I don't see how this theorem doesn't contradict the theorem that all norms on a finite dimensional vector space are equivalent.....However I see a difference in the way 'equivalence' is being defined between norms in the case where the norms are on a field as opposed to a general vector space. Everything seems a bit all over the place in my head and I don't know why there is a difference in definition of norms being equivalent on fields and norms on vector spaces when surely a field is a vector space...

If someone could clear things up I'd appreciate it.

Answer 1

The difference is how multiplication by scalars is handled.

When considering a norm $\Vert\cdot\Vert$ on a vector space $V$ over some field $F$, you need to fix the notion of absolute value on the scalar-field $F$, so that the axiom $$\Vert c\cdot x\Vert = \vert c\vert \cdot\Vert x\Vert,\quad c\in F, x\in V$$ makes sense.

The statement that 'all norms on a finite dimensional vector space are equivalent' makes use of the assumption that the above axiom is satisfied for the same notion of absolute value. This axiom fails if we try to view the $p$-adic norms as norms on vector spaces over $\mathbb{Q}$ with the usual notion of absolute value. E.g. for the $2$-adic norm, we have $$\Vert3\cdot 2\Vert_2 = \Vert 2\Vert_2 \neq \vert 3\vert\cdot\Vert 2\Vert_2.$$

Answer 2

I think that everything that @Eero has said is true, but there’s more wrong in the situation than that.

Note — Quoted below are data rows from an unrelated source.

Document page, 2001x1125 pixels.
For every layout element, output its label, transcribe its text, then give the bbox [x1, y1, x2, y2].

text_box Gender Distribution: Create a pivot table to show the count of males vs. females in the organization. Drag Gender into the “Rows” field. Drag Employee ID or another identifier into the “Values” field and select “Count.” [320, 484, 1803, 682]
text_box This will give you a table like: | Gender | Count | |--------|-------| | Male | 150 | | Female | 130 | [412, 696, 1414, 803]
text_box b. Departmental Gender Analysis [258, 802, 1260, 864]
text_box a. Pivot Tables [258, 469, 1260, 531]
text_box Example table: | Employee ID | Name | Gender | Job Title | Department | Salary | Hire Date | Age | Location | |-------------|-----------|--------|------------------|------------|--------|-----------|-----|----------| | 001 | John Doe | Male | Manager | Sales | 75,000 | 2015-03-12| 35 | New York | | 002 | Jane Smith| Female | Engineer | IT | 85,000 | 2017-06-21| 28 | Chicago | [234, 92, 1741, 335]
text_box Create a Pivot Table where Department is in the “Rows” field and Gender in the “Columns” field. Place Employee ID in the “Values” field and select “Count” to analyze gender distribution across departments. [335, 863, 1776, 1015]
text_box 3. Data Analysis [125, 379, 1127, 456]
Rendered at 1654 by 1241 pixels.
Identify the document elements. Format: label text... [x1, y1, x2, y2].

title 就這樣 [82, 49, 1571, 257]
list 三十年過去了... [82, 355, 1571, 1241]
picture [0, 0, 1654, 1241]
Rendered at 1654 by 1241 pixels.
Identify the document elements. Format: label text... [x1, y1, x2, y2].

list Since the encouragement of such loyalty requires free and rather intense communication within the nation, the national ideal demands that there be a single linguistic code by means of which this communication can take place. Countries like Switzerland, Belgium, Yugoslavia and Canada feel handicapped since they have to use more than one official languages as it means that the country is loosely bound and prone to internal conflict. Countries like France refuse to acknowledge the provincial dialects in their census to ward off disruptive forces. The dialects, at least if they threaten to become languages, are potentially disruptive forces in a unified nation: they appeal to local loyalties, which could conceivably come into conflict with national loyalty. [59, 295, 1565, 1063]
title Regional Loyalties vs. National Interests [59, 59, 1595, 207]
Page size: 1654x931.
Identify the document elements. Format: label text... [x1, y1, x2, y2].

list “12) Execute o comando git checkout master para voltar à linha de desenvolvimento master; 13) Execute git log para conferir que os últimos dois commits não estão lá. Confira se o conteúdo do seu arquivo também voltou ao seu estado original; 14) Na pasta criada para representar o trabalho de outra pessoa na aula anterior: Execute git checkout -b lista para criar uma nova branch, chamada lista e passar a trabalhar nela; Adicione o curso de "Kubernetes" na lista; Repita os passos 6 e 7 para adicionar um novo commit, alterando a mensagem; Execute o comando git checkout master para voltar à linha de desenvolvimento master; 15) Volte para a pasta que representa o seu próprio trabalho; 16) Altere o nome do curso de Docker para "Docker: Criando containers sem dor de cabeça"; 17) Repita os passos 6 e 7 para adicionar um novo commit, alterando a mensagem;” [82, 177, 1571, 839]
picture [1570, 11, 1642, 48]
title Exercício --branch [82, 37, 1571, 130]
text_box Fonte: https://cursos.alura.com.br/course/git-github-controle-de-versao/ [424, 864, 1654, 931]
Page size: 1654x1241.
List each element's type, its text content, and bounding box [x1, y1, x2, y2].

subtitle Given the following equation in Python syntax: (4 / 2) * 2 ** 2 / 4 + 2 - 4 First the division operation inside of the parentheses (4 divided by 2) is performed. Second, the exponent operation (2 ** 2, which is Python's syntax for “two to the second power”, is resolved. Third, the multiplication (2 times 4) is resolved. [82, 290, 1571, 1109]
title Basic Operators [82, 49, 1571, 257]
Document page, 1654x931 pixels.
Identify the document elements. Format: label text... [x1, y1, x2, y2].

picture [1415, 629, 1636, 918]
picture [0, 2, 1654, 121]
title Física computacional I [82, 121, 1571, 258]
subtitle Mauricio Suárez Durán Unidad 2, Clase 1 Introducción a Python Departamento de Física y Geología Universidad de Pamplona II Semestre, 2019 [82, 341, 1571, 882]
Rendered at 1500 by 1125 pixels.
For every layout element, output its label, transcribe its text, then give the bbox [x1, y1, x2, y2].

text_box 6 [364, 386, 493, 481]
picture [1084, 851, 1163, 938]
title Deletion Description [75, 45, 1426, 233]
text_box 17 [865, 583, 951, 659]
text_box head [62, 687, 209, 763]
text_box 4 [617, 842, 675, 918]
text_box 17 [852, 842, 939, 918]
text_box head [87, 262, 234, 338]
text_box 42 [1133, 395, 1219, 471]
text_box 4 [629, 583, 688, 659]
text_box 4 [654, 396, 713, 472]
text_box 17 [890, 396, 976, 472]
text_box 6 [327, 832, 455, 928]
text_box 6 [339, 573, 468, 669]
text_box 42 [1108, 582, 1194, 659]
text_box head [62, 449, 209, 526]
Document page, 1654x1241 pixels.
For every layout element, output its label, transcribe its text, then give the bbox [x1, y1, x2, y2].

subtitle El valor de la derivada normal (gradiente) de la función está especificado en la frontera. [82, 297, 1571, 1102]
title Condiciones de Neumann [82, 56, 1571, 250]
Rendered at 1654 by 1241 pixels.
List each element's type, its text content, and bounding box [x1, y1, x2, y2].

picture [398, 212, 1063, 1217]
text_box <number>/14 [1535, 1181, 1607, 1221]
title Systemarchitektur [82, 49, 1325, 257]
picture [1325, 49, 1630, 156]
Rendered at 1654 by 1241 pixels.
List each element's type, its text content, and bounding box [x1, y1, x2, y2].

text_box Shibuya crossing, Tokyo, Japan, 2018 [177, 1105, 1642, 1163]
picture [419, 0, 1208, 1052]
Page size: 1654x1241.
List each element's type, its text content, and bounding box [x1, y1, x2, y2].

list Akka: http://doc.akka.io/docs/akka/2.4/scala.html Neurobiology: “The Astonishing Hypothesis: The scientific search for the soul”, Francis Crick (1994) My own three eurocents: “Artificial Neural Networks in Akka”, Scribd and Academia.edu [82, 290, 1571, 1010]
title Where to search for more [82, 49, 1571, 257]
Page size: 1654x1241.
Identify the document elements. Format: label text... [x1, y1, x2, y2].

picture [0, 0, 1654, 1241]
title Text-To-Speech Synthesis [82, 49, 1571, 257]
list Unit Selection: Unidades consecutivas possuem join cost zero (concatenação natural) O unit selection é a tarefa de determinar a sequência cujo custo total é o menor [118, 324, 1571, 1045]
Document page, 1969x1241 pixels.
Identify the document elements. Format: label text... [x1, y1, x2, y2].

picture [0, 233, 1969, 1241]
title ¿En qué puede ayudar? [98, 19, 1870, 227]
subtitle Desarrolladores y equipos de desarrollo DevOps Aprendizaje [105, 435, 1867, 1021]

You have not quoted the theorem about norms on a finite-dimensional vector space fully. First, you have to start with a normed field $k$, and ask about the norms on a finite $k$-space that in some sense extend that norm. Second, the theorem does not hold if $k$ is not complete under the given norm.

So there’s no contradiction, because in talking about $\Bbb Q$, you have not started with a pre-given norm on a field. Rather, you are asking whether there may be more than one norm on a field that has been given abstractly. Since $\Bbb Q$ has many topologies on it, each of them making it a topological field (with continuity of $+$, $\times$, and $\div$, for instance) and all of them different as topologies, it should not be surprising that the completions are different.